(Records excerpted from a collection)

+-------+

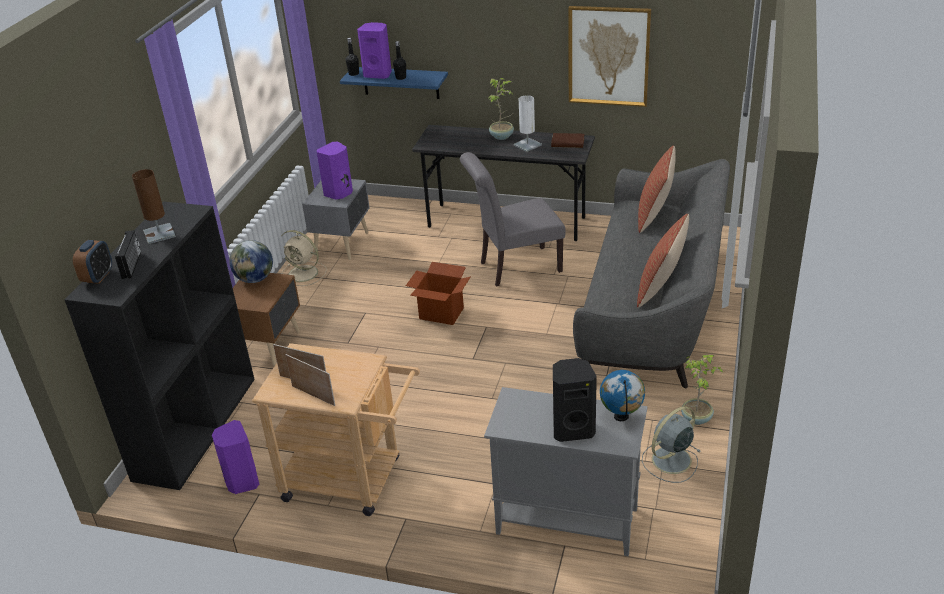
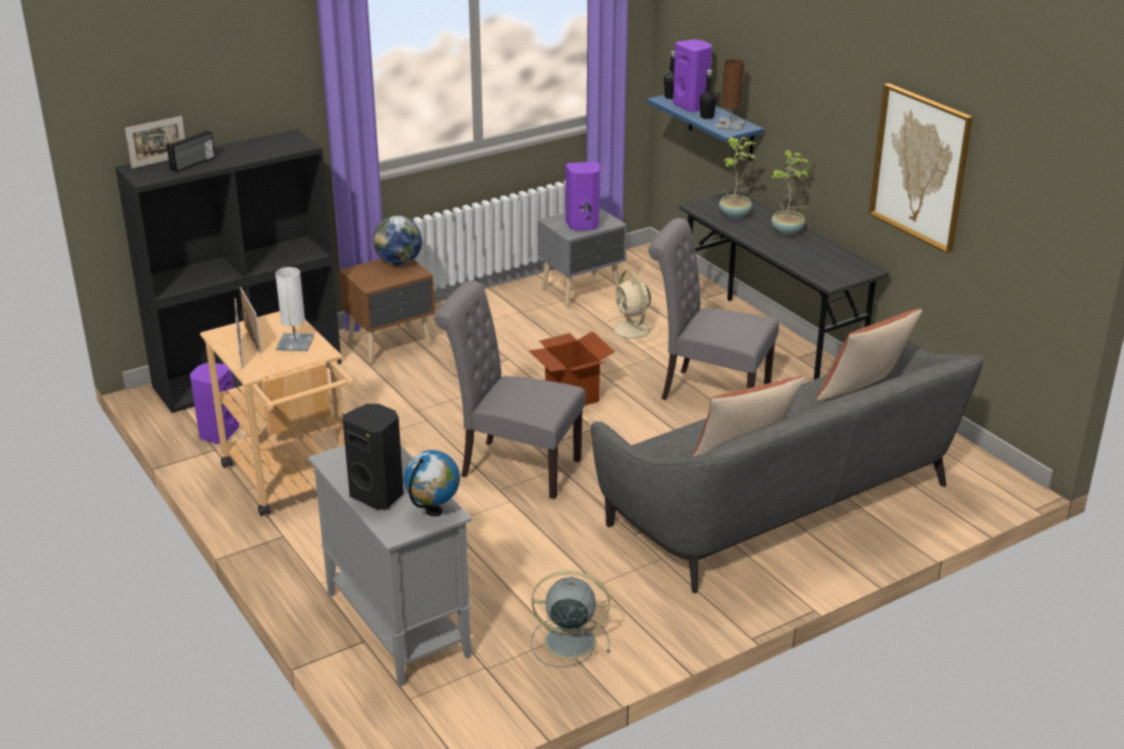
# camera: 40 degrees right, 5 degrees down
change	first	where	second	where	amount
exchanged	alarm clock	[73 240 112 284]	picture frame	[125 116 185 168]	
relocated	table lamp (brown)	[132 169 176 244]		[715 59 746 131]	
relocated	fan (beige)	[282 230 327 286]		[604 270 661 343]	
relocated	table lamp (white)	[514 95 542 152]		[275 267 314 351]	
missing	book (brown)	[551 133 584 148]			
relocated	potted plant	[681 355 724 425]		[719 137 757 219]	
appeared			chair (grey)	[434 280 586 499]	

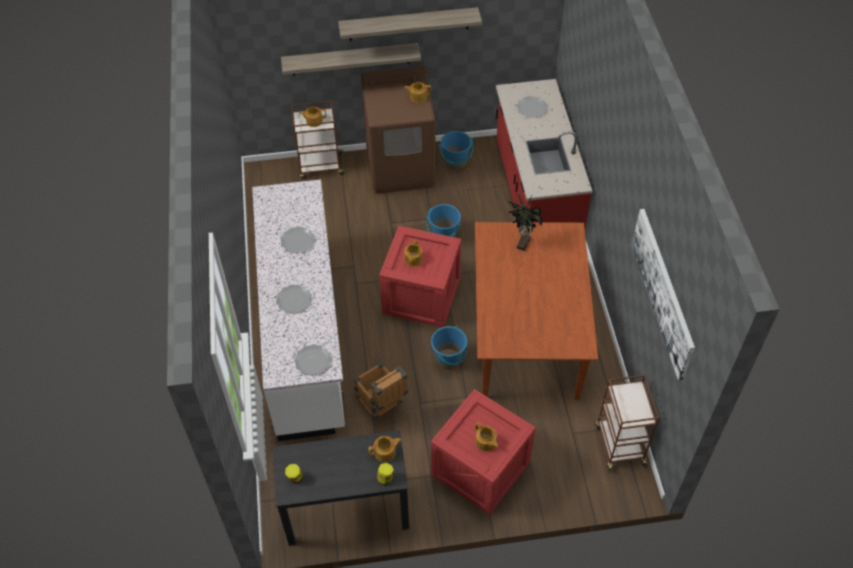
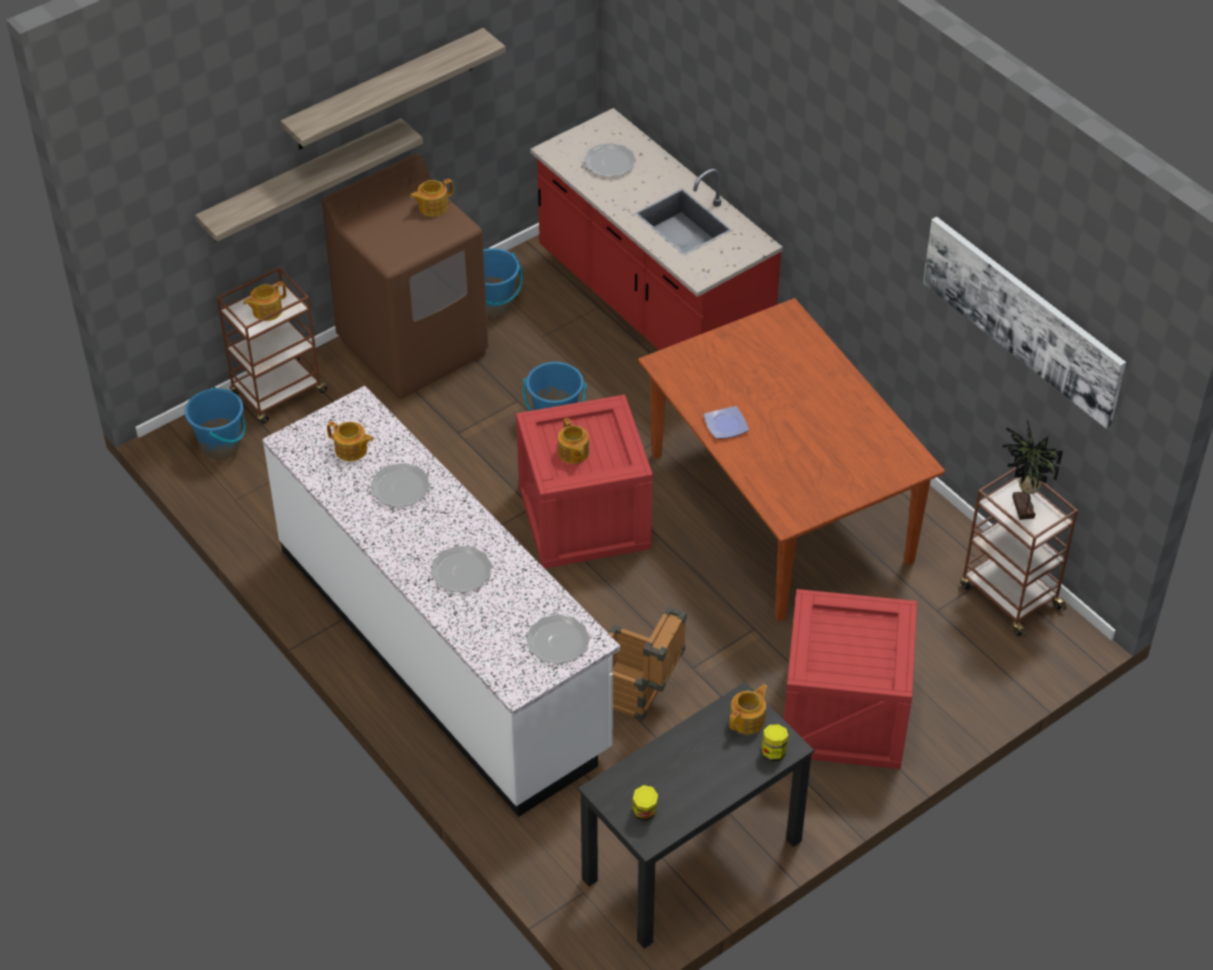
# camera: 30 degrees left, 5 degrees down
change	first	where	second	where	amount
relocated	bucket (blue)	[431 326 467 369]		[185 387 246 459]	
relocated	teapot	[476 422 498 452]		[327 422 373 461]	
relocated	potted plant	[508 194 542 251]		[1002 420 1063 520]	
appeared			plate	[704 406 749 439]	

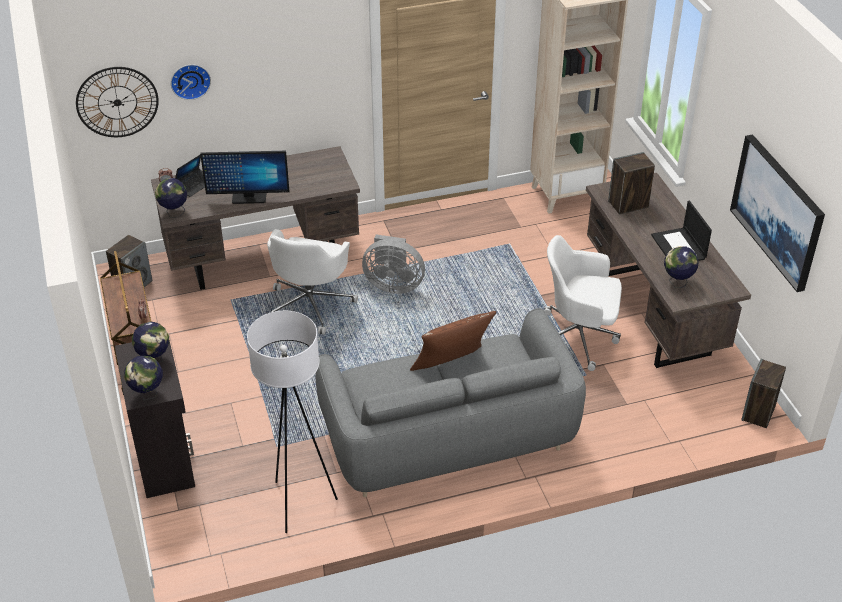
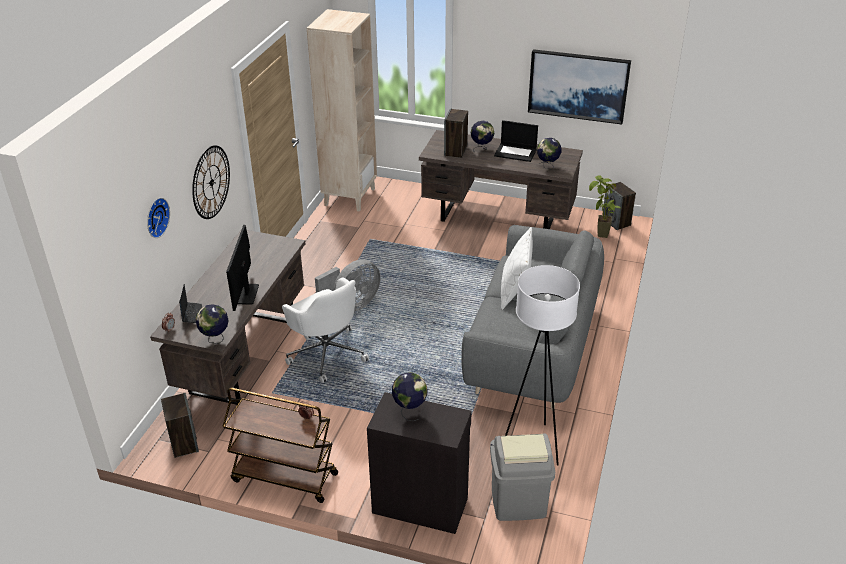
# camera: 55 degrees left, 5 degrees down
change	first	where	second	where	amount
relocated	wall clock	[76 67 159 137]		[192 145 230 219]	
relocated	globe	[124 355 163 400]		[471 121 494 153]	
spun	monitor	[200 151 289 204]		[226 225 259 311]	150 degrees clockwise
colour	pillow (brown)	[410 311 496 371]	pillow (white)	[501 227 533 310]	
missing	office chair (white)	[544 235 622 371]			
appeared			trash can (grey)	[490 434 555 521]	
appeared			potted plant	[589 176 621 238]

+-------+

# REQUIREMENT:
Output the records verbatim, every one of them, and keep the pictures out.

# COMPLETED TASK:
# camera: 40 degrees right, 5 degrees down
change	first	where	second	where	amount
exchanged	alarm clock	[73 240 112 284]	picture frame	[125 116 185 168]	
relocated	table lamp (brown)	[132 169 176 244]		[715 59 746 131]	
relocated	fan (beige)	[282 230 327 286]		[604 270 661 343]	
relocated	table lamp (white)	[514 95 542 152]		[275 267 314 351]	
missing	book (brown)	[551 133 584 148]			
relocated	potted plant	[681 355 724 425]		[719 137 757 219]	
appeared			chair (grey)	[434 280 586 499]	

# camera: 30 degrees left, 5 degrees down
change	first	where	second	where	amount
relocated	bucket (blue)	[431 326 467 369]		[185 387 246 459]	
relocated	teapot	[476 422 498 452]		[327 422 373 461]	
relocated	potted plant	[508 194 542 251]		[1002 420 1063 520]	
appeared			plate	[704 406 749 439]	

# camera: 55 degrees left, 5 degrees down
change	first	where	second	where	amount
relocated	wall clock	[76 67 159 137]		[192 145 230 219]	
relocated	globe	[124 355 163 400]		[471 121 494 153]	
spun	monitor	[200 151 289 204]		[226 225 259 311]	150 degrees clockwise
colour	pillow (brown)	[410 311 496 371]	pillow (white)	[501 227 533 310]	
missing	office chair (white)	[544 235 622 371]			
appeared			trash can (grey)	[490 434 555 521]	
appeared			potted plant	[589 176 621 238]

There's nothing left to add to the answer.